### INPUT DATA
===============

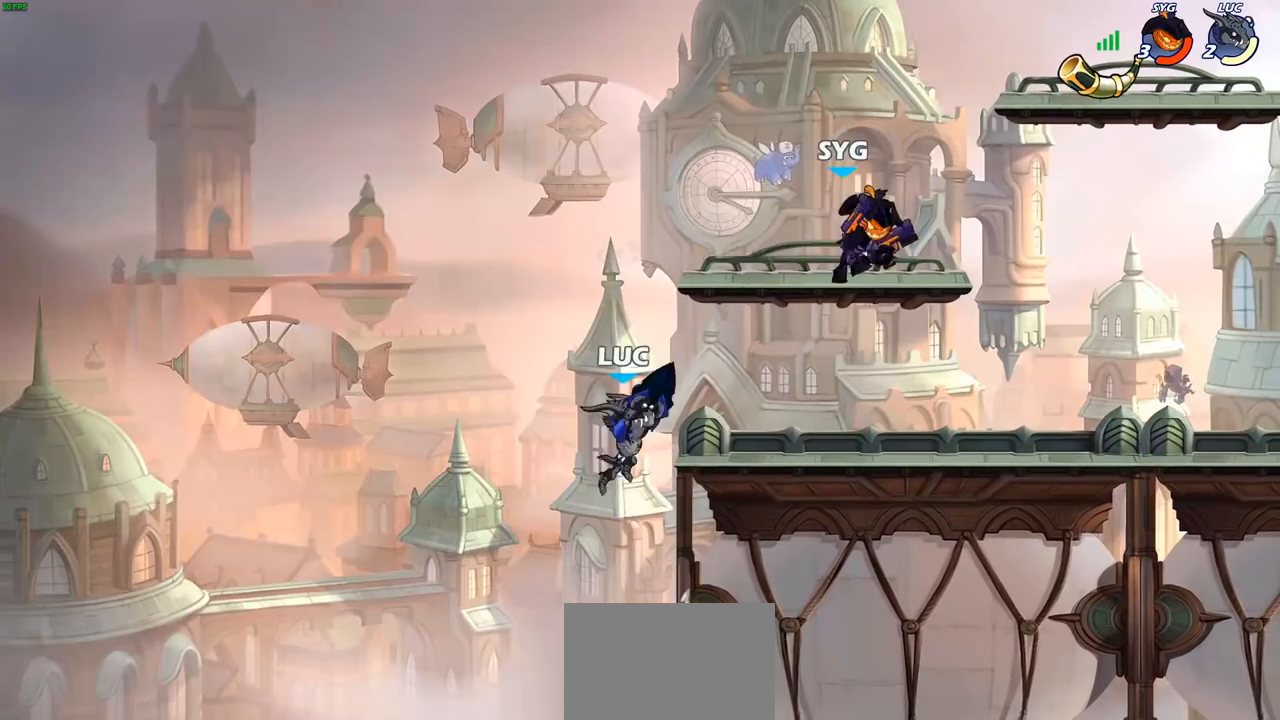
{"buttons": [], "left_stick": "center", "right_stick": "center", "events": [[117, "left_stick", "center"]]}
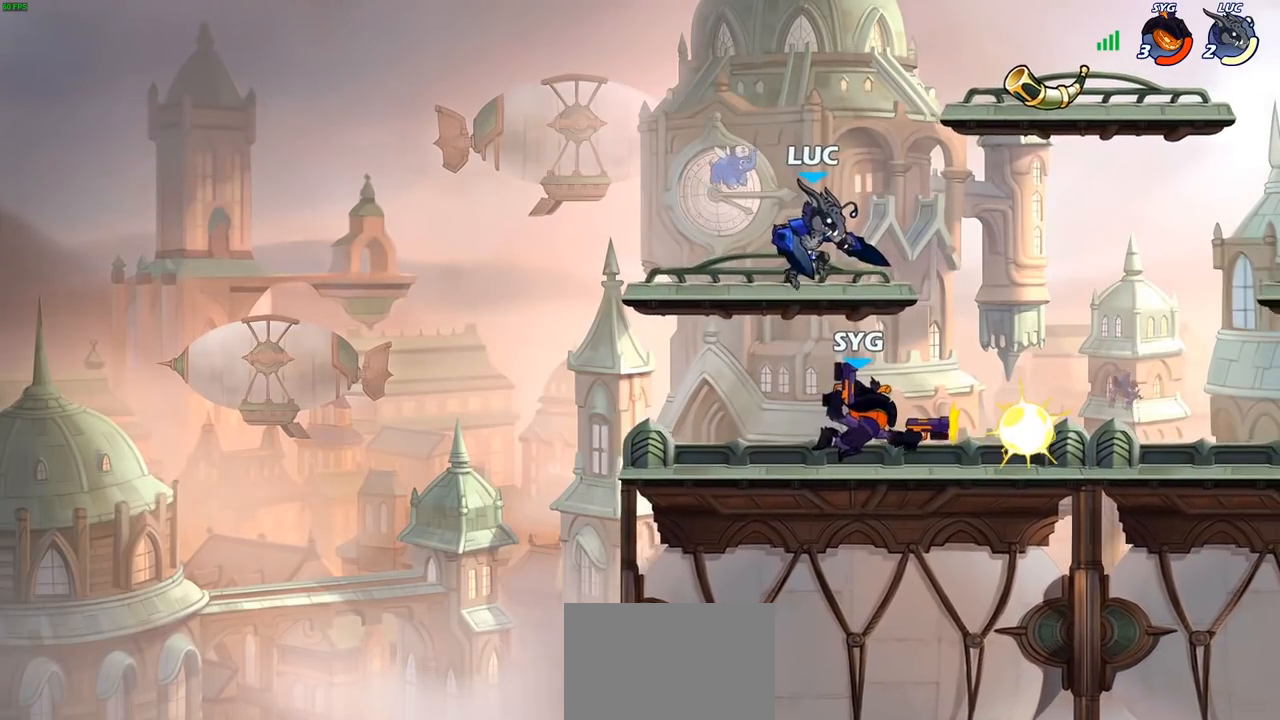
{"buttons": [], "left_stick": "center", "right_stick": "center", "events": [[17, "left_stick", "left"], [33, "CROSS", "down"], [150, "CROSS", "up"], [283, "left_stick", "down"], [500, "left_stick", "center"]]}
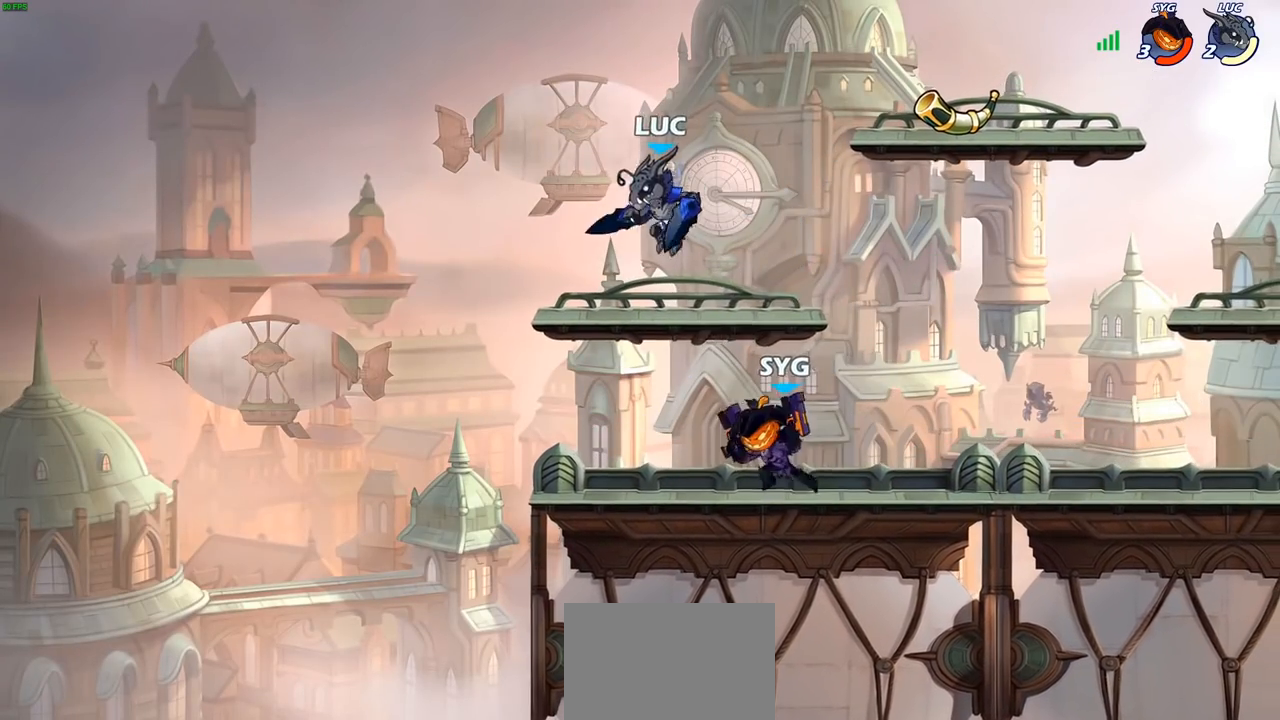
{"buttons": [], "left_stick": "right", "right_stick": "center", "events": [[17, "left_stick", "up-left"], [183, "left_stick", "up-right"], [400, "left_stick", "right"]]}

===============

### WHAT YOU HAVE TO DO
Output the listing exactly, without images.

### RESPONSE TO THE EXERCISE
{"buttons": [], "left_stick": "center", "right_stick": "center", "events": [[117, "left_stick", "center"]]}
{"buttons": [], "left_stick": "center", "right_stick": "center", "events": [[17, "left_stick", "left"], [33, "CROSS", "down"], [150, "CROSS", "up"], [283, "left_stick", "down"], [500, "left_stick", "center"]]}
{"buttons": [], "left_stick": "right", "right_stick": "center", "events": [[17, "left_stick", "up-left"], [183, "left_stick", "up-right"], [400, "left_stick", "right"]]}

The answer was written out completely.